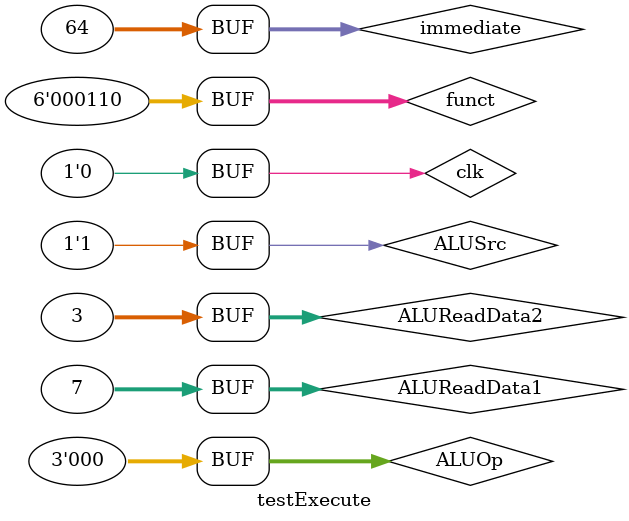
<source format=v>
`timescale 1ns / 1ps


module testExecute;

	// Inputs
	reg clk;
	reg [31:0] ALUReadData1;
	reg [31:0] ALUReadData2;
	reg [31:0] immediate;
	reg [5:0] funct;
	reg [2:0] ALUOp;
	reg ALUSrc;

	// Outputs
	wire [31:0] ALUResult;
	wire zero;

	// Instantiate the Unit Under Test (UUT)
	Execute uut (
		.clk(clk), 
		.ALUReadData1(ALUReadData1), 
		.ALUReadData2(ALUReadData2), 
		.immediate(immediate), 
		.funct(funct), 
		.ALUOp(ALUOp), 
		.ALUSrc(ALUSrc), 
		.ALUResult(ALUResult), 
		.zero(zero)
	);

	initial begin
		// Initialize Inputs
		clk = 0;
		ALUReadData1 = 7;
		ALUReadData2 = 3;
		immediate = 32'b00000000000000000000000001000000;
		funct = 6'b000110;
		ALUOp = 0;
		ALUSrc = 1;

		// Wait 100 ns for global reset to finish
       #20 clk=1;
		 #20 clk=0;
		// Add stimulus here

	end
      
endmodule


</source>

Problem statement> Answer with a number alone: how many lines of the listing above include the string "funct"?

Task answer> 3